Em meio às ruínas da Mata Atlântica, vive a maioria dos brasileiros (mais de 150 milhões de pessoas). A Amazônia, por sua vez, não é mais um deserto demográfico. É fantasioso imaginar que o maior bioma brasileiro é constituído de uma floresta onde há somente água, plantas e animais lendários. Na obra “Índios da Amazônia Adorando o Deus-Sol”, de François-Auguste Biard (1860 – 1861), os personagens são retratados como seres exóticos e o quadro demonstra a sensação da magia das terras tropicais, com total ausência do elemento urbano. (Figura 2). Em contrapartida, estima-se que, com o avanço constante da população na região amazônica nos últimos anos, há cerca de 30 milhões de habitantes, em 551 municípios e 748 cidades, que necessitam do acesso à educação, ao trabalho, saúde, alimentação e vida digna. (IBGE 2022).
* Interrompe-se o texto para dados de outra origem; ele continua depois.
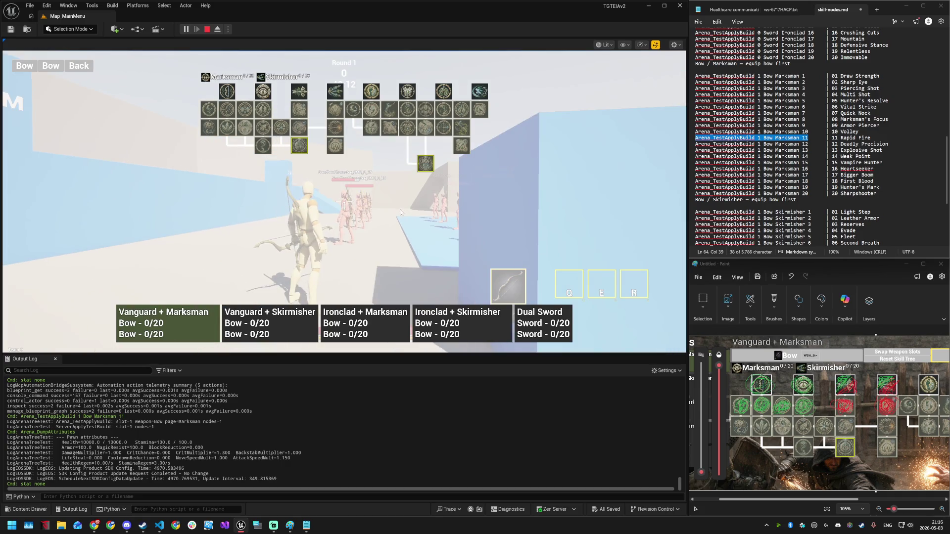
mouse_move(206, 112)
mouse_move(282, 131)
Acervo da Fundação Estudar, em comodato com a Pinacoteca do Estado de São Paulo.
Segundo Meirelles Filho (2014), a pecuária constitui o principal vetor de pressão sobre a floresta amazônica, juntamente com a exploração ilegal de madeira, mineração e metalurgia. Como consequência dos sucessivos mecanismos de degradação, na perspectiva de uma economia globalizada, destacam-se a perda incomparável de biodiversidade, os impactos climáticos, incalculáveis danos à vida e à cultura das comunidades indígenas e a baixa qualidade de vida da população crescente, envolta numa atmosfera de violência, criminalidade e vulnerabilidade. Diante dessa realidade, constata-se a verdade da equação de que quanto mais aumenta a erosão da diversidade biológica, mais cresce a injustiça social.
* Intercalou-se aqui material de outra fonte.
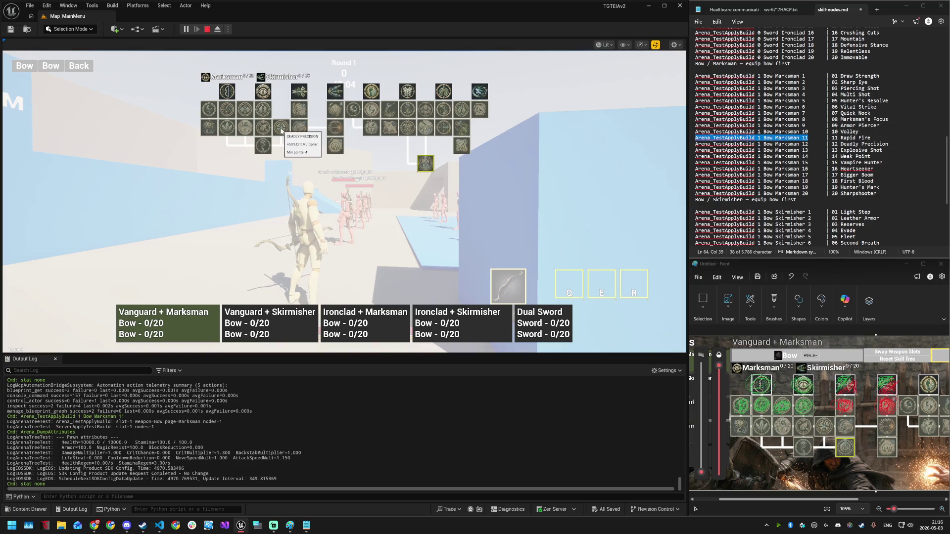
- Apply the 'Arena_TestApplyBuild 1 Bow Marksman 12' Deadly Precision build in the console
drag(807, 144, 692, 147)
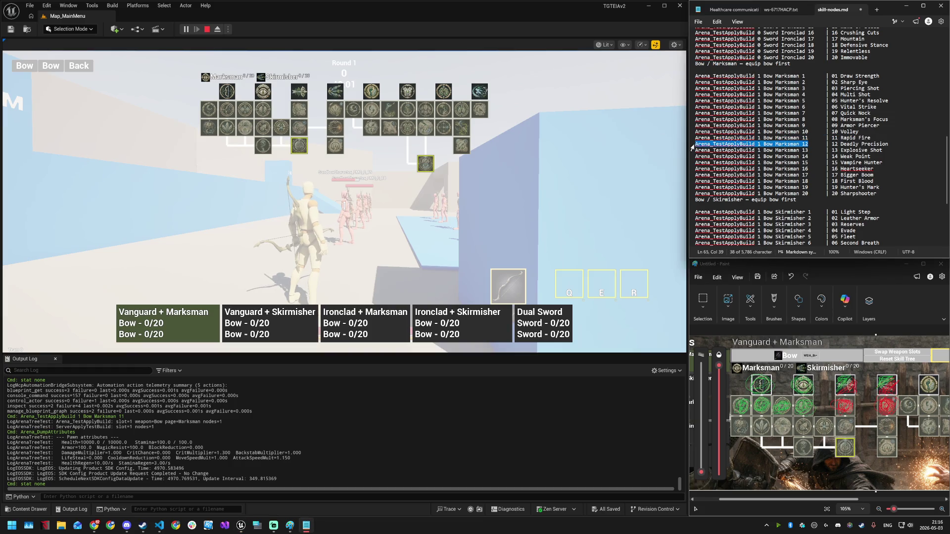
click(277, 183)
key(grave)
key(ctrl+v)
key(Return)
- Run Arena_DumpAttributes and compare CritMultiplier in the log: 1.300 before, 1.800 now
key(grave)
A data de 05 de setembro soa como uma homenagem à criação da Província do Amazonas, por Dom Pedro II, no ano de 1850. Após 175 anos deste feito, torna-se essencial a condução de uma agenda pública, que conjugue a educação para a sustentabilidade e as práticas do bem-viver, que se revolte com a miséria e ressignifique a história das florestas, que permita tecer o compromisso, juntamente com as próximas gerações, em favor de uma Amazônia melhor conservada e mais respeitada, na qual os brasileiros assumam o papel de cidadão-protagonista para a conservação deste magnífico bioma e a valorização de seus povos, especialmente os nativos, tradicionais e mais vulneráveis.
Referências:
FRANCISCO. Exortação apostólica pós-sinodal Querida Amazônia do Santo Padre Francisco ao povo de Deus e a todas as pessoas de boa vontade, Roma, 02 de fevereiro de 2020.
INSTITUTO NACIONAL DE PESQUISAS ESPACIAIS (INPE). Programa de Cálculo do Desflorestamento da Amazônia (PRODES): desflorestamento nos municípios da Amazônia Legal. Ano base 2009.
MEIRELLES FILHO, João Carlos de Souza. É possível superar a herança da ditadura brasileira (1964-1985) e controlar o desmatamento na Amazônia? Não, enquanto a pecuária bovina prosseguir como principal vetor de desmatamento. Boletim do Museu Paraense Emílio Goeldi. Ciências Humanas. V. 9, n. 1, p. 219-241, jan.-abr. 2014.
MEIRELLES FILHO, João Carlos de Souza. Por que criminalizar a pecuária na Amazônia? São Paulo, 18 maio 2009a.
O ÍNDIO SEM TUTELA. Entrevista com Daniel Munduruku, concedida ao jornalista Fábio Rayel. Revista Raiz, s.d.
RIVERO, Sérgio; ALMEIDA, Oriana; AVILA, Saulo; OLIVEIRA, Wesley. Pecuária e desmatamento: uma análise das principais causas diretas do desmatamento na Amazônia. Nova Economia, v. 19, n. 1, p.41-66, 2009.
VERÍSSIMO, A.; ROLLA, A.; VEDOVETO, M.; FUTADA, S. M. Áreas protegidas na Amazônia brasileira: avanços e desafios. Belém: IMAZON; São Paulo: ISA, 2011.